[[ SELECTED TEXT, beginning ]]

Click here to Skip to main content
14,391,240 members

Adventures in 3D Printing Part 3: Making Complex Apertures - Recovering from the Bends

Rate this:
5.00 (2 votes)
Please Sign up or sign in to vote.
5.00 (2 votes)
25 Nov 2019CPOL
So ... you want to put that LCD display in there, huh? Pity it's not a rectangular frame, isn't it? How are you going to fit a neat frame round that, huh? It's complicated, but ... not that complicated when you get used to it.

Introduction

My 3D printer box is made, and works really well - but I thought it would be handy to add a temperature sensor to it to give me the actual printed object temp rather than the bed temp so I can power down the printer and still know when it's safe to remove.

If you remove the product too early, there are two problems:

  1. It sticks too hard and is difficult to remove without either damaging it (if it's a bit component), or pinging it across the room and swearing (if it's a little one).
  2. If you try to remove it too early, the core may still be above the glass temperature, and any bend or deflection you introduce while removing it may "set" - ruining the component.

I am not giving prizes for working out how I know about these problems.

For this article, I'll be using Autodesk Fusion 360 - it's free for hobbyists and very full featured. You can probably do the same things in any other CAD package as well.

Hardware

The most obvious way was to buy a IR temperature gun from China - there are load of them on Amazon and eBay, they are all cheap, and effective. It would cost me a huge amount more if I had to buy the components and program one myself.

So, I buy a cheap one and eventually it arrives:

Image 1

My criteria were not style or even that the battery should be included - It was that it had a good display, showed the temperature, used a 9V battery, and was cheap - it was under £5 including delivery, and to be honest, I couldn't even buy a suitable display for that, much less the sensor.

[[ SELECTED TEXT, end ]]

EXPLORE THE MATERIAL:
1. Rewrite the 3D printing article from "My criteria were" through "less the sensor.", putting "AAA battery" in place of "9V battery".
2. Write the next part of the 3D printing article, picking up after its final sentence.

[[ GIVEN DATA, beginning ]]

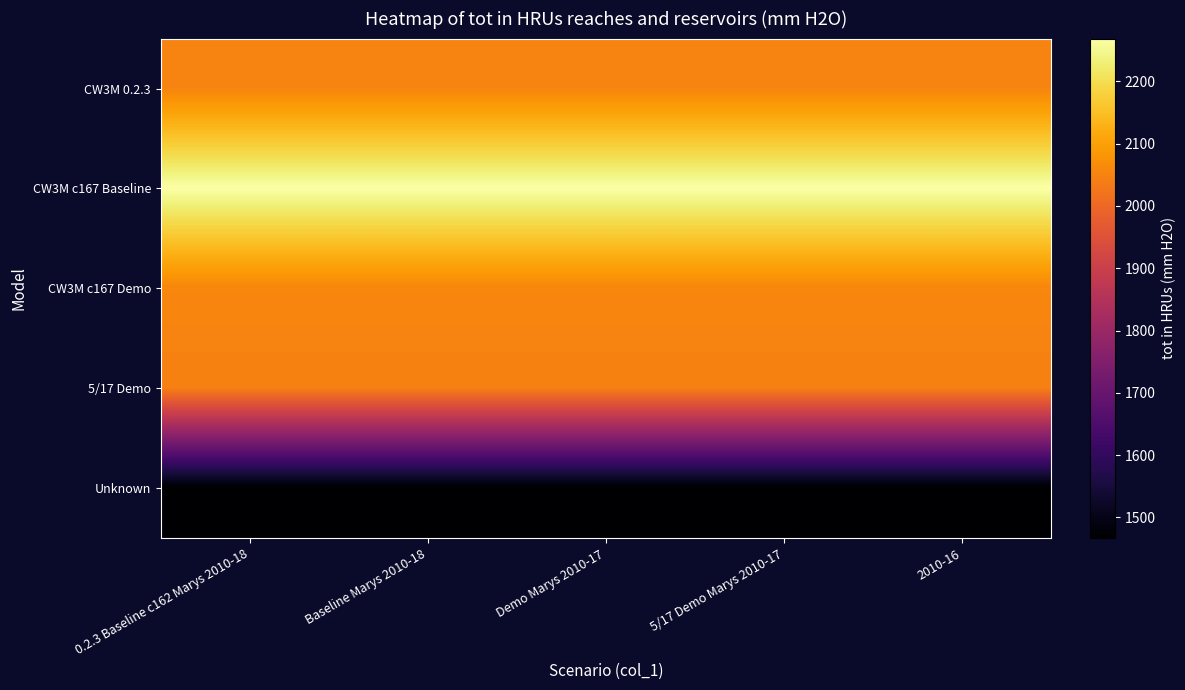

Rank the series at 0.2.3 Baseline c162 Marys 2010-18 from highest to lowest value.

CW3M c167 Baseline, CW3M c167 Demo, CW3M 0.2.3, 5/17 Demo, Unknown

[[ GIVEN DATA, end ]]

EXERCISE RESULTS:
1.
My criteria were not style or even that the battery should be included - It was that it had a good display, showed the temperature, used a AAA battery, and was cheap - it was under £5 including delivery, and to be honest, I couldn't even buy a suitable display for that, much less the sensor.

2.
(Why a 9V battery? Because I have +12V inside the box to run the extractor fan and the lights - so if I add a LM7809 and two 0.1uF capacitors, I can get 9V to drive it and lose the battery. Yes, I could do this with 3V, but I'd have to throw away more electricity and that means a warmer voltage regulator - the box is wood and I'd like to keep the heat down in there anyway.)

Strip it to pieces, and I can start. That's really easy: two screws and some gentle pulling has it in kit form in moments:

Image 2

Do note that this will invalidate your warrantee.

So, What We Got?

Now I need to make a mounting box: I want the display outside my box, and the sensor inside - so I'll have to cut and extend the wires, and make a mounting box for the display. The switches I can ignore - it defaults to Celsius rather than Fahrenheit which is perfect, the backlight defaults to on, and I'll disconnect the laser once the sensor is correctly located (that'll need a mounting plate as well, to go through a hole in the tools shelf). So apart from the trigger - which will need to be permanently pulled while in use - I can ignore the push buttons.

Image 3

I'll have to remove the trigger microswitch and wire it to an external switch (I could use a delay timer, but ... nah.) I'll pull out the squeaker as well. Both of 'em are PTH components rather than SMT, which makes life a load easier!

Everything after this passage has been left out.